Adding to this gentle story of relationship dynamics are wonderful performances by Steven Yeun and Yeri Han, playing partners and parents who have conflicting hopes for their family. Jacob and Monica work in a factory as chicken sexers, which sees them separate male chicks from female chicks. Jacob in particular is known for being fast; he made a lot of money in California before moving his family to a house on wheels in Arkansas, a decision that understandably left Monica with a lot of hesitations. “We’re not staying long,” she tells her children when the family first sets eyes on their new home. The longer they adapt to their surroundings, the more cracks appear in Monica and Jacob’s marriage. They have their own dreams for the future of this family, particularly when it comes to doing what’s best for David and giving him an environment good for his heart. It’s moving to watch their arguments, especially from the children’s point of view.

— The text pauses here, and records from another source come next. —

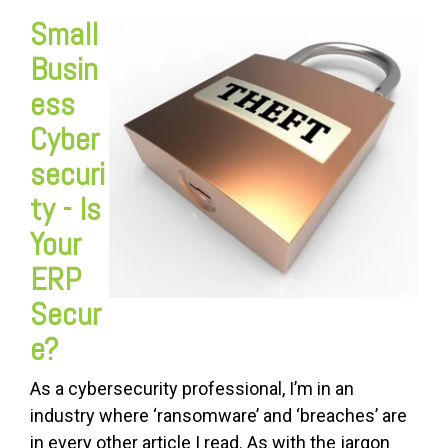
Small
Busin
ess
Cyber
securi
ty - Is
Your
ERP
Secur
e
?
As a cybersecurity professional, I’m in an
industry where ‘ransomware’ and ‘breaches’ are
in every other article I read. As with the jargon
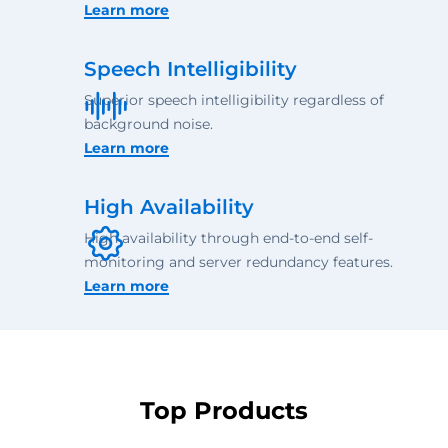
Learn more
Speech Intelligibility
Superior speech intelligibility regardless of
background noise.
Learn more
High Availability
High availability through end-to-end self-
monitoring and server redundancy features.
Learn more
Top Products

Chung does a wonderful job of showing how one aspect of the family affects everyone; he holds up a mirror to family members as well, as they look to themselves for answers. “All we did was fight…is that why [David’s] sick?” Monica asks Jacob. Yeri Han beautifully portrays her character’s uncertainty, hopefulness, and thwarted inner dreams of her own. She also shares perfect chemistry with Steven Yeun, who gives a vividly lived-in performance as Jacob. Yeun brings to life his character’s contemplative nature and incredibly strong will in such a hypnotizing way. Jacob wants the absolute best for his family, and at the same time, is determined to carry the weight of this responsibility entirely on his shoulders. It’s something he feels he has to do, and this firm will trickles down to his family.
Beyond the outstanding ensemble, direction, and writing are beautiful technical marvels complimenting the film. Emile Mosseri, who composed the impeccable score for The Last Black Man in San Francisco, adds another jewel to his career with a dreamy score for Minari that echoes the tenderhearted quality of this story. Harry Yoon’s editing moves the film along at an incredibly tranquil and dreamy pace. Lachlan Milne’s cinematography captures such a specific setting and gives gorgeous weight to the simplest of moments. There are so many scenes that appear simple on the surface while, underneath, carry meaning for the characters and add layers to their identities.

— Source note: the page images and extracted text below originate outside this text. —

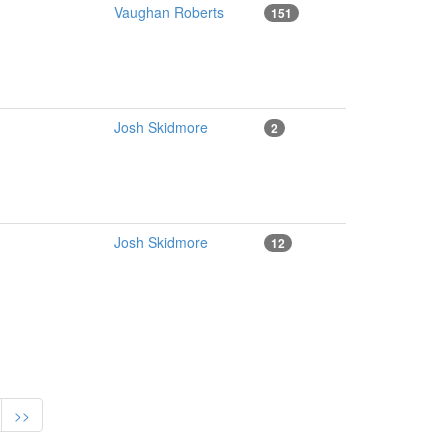
Vaughan Roberts
151
Josh Skidmore
2
Josh Skidmore
12
>>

Minari is a deeply resonating American story that portrays the hopes and dreams of a family at its core. Jacob works tirelessly to build his family a thriving future among American culture (which we see welcoming and non-welcoming sides of in the film). Throughout the story, Jacob feels a mounting responsibility to be a provider, and in many ways the farm becomes tied to his measure of personal success. Working outdoors makes him feel alive, a sentiment he shares with his children especially. Underneath this work is a desire for new familial beginnings where his children see him succeed and where everyone can thrive.